Seth Bogart returns five years later, promises audio-visual experience

Friday 17th, June 2016 / 13:22
By Colin Gallant

Disclosure: Music Editor Colin Gallant is a contract Sled Island employee.

Seth Bogart has embraced all parts of himself for new album and tour. Photo: J.J. Stratford

Seth Bogart has embraced all parts of himself for new album and tour.
Photo: J.J. Stratford

CALGARY — “Hell no! Fuck that shit.”

That was Seth Bogart’s answer to the first question posed in the interview for this story. We scheduled well in advance, due to his being one of my idols and his omnipresence as Hunx at Sled Island 2011 (also inescapable: endless lines to see him). Apparently, there was a miscommunication with his publicist’s wanting to do the chat after Coachella.

“That’s a festival I can get into,” he chimes in, when informed that this call is to talk about Sled Island. I didn’t actually see any of his official performances in 2011, but did enjoy his luridly intimate set at our old BeatRoute office.

“I think I peed everywhere,” he (barely) remembers. “And I think everyone drank my pee.”

Early this year, Bogart released his first album under his given name, but will be billed as The Seth Bogart Show at Sled.

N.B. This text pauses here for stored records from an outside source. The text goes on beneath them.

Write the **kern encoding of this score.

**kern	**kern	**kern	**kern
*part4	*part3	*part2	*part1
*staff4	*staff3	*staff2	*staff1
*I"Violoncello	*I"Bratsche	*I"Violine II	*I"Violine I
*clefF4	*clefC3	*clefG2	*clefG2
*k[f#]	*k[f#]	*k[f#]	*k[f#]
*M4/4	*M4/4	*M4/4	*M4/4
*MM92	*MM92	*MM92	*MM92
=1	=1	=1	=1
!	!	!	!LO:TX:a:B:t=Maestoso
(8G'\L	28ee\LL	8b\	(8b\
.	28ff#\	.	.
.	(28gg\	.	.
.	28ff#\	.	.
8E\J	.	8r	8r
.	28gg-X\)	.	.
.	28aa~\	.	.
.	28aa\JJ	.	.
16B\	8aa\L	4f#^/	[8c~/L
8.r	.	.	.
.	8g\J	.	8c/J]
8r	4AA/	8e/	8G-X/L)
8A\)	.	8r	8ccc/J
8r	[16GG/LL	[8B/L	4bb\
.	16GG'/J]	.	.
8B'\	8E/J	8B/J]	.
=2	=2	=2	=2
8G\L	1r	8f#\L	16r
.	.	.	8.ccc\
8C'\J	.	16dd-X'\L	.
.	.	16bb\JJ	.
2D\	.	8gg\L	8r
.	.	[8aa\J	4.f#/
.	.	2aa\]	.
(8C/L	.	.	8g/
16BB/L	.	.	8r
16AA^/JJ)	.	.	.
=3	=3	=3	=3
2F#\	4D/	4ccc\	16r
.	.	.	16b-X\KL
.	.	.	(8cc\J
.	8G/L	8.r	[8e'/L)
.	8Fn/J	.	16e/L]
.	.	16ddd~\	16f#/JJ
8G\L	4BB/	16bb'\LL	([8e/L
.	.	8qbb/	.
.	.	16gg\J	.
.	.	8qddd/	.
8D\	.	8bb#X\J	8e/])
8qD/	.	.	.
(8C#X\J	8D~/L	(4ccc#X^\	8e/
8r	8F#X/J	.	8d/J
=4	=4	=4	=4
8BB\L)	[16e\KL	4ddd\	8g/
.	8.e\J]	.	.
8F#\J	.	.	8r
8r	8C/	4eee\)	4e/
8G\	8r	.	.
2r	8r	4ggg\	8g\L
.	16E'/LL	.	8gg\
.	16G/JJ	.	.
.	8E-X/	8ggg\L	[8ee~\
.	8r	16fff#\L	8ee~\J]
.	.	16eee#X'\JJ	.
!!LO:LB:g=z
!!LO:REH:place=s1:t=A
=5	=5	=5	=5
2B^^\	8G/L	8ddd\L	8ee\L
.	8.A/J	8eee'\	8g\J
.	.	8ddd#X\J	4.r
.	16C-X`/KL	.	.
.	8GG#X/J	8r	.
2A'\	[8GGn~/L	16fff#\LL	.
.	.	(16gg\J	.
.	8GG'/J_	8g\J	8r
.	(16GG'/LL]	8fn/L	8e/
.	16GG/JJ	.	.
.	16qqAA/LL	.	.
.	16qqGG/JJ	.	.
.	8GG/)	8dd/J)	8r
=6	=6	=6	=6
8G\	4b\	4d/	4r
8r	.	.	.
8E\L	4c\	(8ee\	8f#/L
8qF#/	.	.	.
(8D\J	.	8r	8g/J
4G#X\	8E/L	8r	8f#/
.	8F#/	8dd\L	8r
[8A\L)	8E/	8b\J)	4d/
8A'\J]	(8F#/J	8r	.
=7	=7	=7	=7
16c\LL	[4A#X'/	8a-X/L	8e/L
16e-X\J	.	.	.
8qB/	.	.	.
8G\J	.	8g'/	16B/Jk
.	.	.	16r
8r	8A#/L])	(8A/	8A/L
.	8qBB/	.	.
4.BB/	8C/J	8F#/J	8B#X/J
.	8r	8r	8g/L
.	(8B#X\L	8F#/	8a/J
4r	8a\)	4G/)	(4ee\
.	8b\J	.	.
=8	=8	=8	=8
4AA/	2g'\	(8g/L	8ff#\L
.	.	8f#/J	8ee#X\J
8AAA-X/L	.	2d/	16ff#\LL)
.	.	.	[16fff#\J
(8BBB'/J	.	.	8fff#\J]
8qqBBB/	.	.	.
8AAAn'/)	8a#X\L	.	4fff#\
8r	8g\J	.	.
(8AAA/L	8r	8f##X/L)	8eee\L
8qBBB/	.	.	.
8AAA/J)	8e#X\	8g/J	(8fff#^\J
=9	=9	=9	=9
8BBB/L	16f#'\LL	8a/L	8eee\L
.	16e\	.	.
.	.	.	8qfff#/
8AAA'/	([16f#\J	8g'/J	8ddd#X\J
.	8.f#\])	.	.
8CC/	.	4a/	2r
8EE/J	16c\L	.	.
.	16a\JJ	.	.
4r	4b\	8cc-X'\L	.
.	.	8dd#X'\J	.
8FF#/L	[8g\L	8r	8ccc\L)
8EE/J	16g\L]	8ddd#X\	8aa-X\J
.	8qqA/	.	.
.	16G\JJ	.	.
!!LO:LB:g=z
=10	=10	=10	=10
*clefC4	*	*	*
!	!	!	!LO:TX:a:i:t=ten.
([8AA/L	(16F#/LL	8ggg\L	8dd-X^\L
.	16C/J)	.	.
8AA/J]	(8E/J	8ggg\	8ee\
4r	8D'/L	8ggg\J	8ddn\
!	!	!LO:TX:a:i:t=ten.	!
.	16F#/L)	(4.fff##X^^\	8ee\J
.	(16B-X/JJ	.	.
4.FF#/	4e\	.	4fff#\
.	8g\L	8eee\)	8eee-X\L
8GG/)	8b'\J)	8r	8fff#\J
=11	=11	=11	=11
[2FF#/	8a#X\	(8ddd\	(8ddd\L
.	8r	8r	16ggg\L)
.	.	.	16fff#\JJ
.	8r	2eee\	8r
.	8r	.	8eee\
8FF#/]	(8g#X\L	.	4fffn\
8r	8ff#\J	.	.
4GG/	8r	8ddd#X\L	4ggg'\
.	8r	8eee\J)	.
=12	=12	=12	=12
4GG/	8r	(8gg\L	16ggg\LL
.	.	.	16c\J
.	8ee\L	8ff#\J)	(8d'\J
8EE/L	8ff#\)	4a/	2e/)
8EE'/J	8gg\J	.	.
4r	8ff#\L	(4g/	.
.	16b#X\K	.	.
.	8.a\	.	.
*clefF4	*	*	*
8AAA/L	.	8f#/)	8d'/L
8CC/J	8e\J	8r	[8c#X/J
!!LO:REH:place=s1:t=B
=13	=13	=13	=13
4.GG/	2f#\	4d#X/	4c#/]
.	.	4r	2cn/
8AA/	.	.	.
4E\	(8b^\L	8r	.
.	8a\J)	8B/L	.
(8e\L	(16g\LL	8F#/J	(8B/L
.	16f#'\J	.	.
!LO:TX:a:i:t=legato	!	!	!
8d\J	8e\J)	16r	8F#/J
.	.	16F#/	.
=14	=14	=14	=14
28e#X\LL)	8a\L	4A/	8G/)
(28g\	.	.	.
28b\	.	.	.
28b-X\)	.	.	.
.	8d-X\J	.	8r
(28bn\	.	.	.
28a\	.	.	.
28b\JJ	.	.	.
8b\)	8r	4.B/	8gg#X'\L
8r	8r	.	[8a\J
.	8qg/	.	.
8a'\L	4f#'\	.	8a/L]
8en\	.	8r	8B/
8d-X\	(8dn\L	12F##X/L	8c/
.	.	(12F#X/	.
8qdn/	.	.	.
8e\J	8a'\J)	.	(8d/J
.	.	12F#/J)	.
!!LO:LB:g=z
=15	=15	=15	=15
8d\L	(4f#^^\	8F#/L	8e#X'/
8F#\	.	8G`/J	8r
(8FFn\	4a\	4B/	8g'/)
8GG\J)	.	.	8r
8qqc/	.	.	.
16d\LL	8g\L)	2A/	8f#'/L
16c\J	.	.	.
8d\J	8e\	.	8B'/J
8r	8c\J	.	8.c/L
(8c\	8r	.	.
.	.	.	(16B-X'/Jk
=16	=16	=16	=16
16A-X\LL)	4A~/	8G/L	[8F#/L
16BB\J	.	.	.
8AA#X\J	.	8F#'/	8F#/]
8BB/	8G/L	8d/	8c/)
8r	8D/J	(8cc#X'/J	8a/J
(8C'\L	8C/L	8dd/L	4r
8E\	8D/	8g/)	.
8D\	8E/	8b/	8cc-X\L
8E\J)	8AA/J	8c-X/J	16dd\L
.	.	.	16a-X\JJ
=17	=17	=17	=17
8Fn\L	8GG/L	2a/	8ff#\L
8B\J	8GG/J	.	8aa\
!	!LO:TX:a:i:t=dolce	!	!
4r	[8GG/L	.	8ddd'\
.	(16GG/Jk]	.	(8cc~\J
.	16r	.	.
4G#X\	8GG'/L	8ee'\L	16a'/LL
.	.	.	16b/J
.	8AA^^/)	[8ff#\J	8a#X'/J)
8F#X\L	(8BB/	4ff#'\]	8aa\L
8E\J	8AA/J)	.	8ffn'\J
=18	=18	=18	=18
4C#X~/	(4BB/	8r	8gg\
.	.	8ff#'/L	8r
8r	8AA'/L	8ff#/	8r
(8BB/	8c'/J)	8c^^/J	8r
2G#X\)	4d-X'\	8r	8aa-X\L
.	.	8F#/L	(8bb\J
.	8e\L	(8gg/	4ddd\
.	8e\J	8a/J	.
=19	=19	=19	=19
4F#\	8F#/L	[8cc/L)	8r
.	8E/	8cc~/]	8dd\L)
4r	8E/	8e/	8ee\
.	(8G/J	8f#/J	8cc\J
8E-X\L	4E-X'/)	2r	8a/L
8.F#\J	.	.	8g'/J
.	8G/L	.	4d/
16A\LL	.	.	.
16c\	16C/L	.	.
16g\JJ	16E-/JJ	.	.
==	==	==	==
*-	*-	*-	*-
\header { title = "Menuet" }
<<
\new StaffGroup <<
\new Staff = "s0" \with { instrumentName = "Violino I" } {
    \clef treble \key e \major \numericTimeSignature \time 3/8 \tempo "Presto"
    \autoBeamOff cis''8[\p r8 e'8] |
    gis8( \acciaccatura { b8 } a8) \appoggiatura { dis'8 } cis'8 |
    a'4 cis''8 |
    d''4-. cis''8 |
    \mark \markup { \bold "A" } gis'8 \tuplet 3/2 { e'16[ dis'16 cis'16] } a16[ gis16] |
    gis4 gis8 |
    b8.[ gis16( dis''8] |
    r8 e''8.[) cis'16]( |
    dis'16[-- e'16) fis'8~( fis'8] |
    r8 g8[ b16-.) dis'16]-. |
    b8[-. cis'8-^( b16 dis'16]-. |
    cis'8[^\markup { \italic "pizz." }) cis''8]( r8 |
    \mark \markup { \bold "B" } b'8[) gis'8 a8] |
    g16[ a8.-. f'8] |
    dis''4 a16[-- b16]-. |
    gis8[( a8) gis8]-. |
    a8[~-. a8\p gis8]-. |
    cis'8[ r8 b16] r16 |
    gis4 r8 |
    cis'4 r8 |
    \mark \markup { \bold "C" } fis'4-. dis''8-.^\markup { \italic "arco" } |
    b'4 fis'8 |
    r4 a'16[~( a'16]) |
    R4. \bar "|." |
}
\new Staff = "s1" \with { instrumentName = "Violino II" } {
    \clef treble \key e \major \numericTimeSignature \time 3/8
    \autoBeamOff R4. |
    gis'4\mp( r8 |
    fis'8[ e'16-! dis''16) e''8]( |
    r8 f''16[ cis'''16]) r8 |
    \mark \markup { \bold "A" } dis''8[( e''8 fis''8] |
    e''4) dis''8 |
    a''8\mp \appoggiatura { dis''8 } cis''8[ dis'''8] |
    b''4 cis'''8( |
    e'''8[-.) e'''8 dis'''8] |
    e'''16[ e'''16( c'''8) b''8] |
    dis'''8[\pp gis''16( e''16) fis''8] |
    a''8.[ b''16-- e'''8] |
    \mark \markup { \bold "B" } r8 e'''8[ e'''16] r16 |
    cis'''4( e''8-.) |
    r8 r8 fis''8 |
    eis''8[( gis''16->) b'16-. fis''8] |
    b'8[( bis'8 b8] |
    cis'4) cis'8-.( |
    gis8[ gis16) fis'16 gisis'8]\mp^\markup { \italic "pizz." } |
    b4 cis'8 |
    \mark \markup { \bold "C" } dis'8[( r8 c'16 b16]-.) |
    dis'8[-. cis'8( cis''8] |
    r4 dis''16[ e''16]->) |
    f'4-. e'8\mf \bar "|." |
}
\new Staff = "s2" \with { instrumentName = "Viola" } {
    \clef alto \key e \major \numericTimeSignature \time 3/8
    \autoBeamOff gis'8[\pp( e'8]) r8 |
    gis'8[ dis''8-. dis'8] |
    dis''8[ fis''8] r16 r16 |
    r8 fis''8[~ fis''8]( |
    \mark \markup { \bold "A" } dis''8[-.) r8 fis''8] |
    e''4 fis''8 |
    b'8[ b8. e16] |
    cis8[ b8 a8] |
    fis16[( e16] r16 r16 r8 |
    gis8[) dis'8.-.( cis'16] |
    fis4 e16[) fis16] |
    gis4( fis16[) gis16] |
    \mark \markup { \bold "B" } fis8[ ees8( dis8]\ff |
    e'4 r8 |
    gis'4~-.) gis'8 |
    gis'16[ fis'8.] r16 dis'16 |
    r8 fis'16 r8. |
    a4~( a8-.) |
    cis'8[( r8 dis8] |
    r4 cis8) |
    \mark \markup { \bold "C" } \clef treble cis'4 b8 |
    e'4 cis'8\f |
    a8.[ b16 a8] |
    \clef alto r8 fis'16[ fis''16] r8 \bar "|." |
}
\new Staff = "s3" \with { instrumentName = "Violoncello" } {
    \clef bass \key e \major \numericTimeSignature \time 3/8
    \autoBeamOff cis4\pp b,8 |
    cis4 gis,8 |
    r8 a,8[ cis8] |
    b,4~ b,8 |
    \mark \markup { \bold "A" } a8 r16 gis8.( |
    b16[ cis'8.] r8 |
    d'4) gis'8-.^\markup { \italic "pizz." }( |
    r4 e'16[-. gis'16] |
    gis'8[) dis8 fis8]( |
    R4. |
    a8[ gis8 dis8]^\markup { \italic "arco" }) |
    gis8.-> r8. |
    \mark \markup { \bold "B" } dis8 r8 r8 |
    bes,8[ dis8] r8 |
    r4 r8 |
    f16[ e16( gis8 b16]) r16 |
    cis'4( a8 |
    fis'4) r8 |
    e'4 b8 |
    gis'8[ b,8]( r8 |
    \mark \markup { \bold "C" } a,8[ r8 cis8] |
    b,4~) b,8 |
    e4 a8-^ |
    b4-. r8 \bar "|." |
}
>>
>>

“It’s an audio-visual show, so there’s projections the entire show, and lots of costume changes, and usually I have a set,” he says. “By the time I come to Canada we’ll probably have some blow-up things onstage. Then there’s lots of commercials and videos.”

Unbeknownst to Bogart at the beginning of our interview, someone had recorded the entirety of his debut of the Show and let it loose on YouTube. It depicted (spoiler alert) fake security guards who are lusted at during the show, only to do something unexpected when the ruse is revealed.

“I need to find some of those for Canada,” he reacts. “I would always flirt, every time, with security when I was in Hunx. Just because I always thought it was funny.”

Almost all of the time, pop music is about love and sex. Yet with Bogart, he at once — intentionally or not — normalizes and simultaneously absurdifies homosexuality within supposedly alternative, yet predominantly heterosexual, indie culture. The response (for Bogart and many others) from the press has sorely missed the mark in its appraisal of so-called “gay music.” The collateral effect has been to dominate the conversation on, thus marginalize, artists whose sexual expression is as rightfully in play in their work as it is for anyone inside the heterosexual experience.

“I feel the album is really weird because it’s half very silly and funny, and then, there’s a few songs on it that are very personal and sad, about losing friends… I guess there’s some sexual fantasy songs as well,” he says. “When it comes down to it, I feel like I’m kind of a mix of all that stuff, so, I was just trying to make something that felt really real to me.”

The Seth Bogart Show takes place on June 23rd at the #1 Legion, and Bogart will DJ at Broken City on the 24th as part of Sled Island Music and Arts Festival.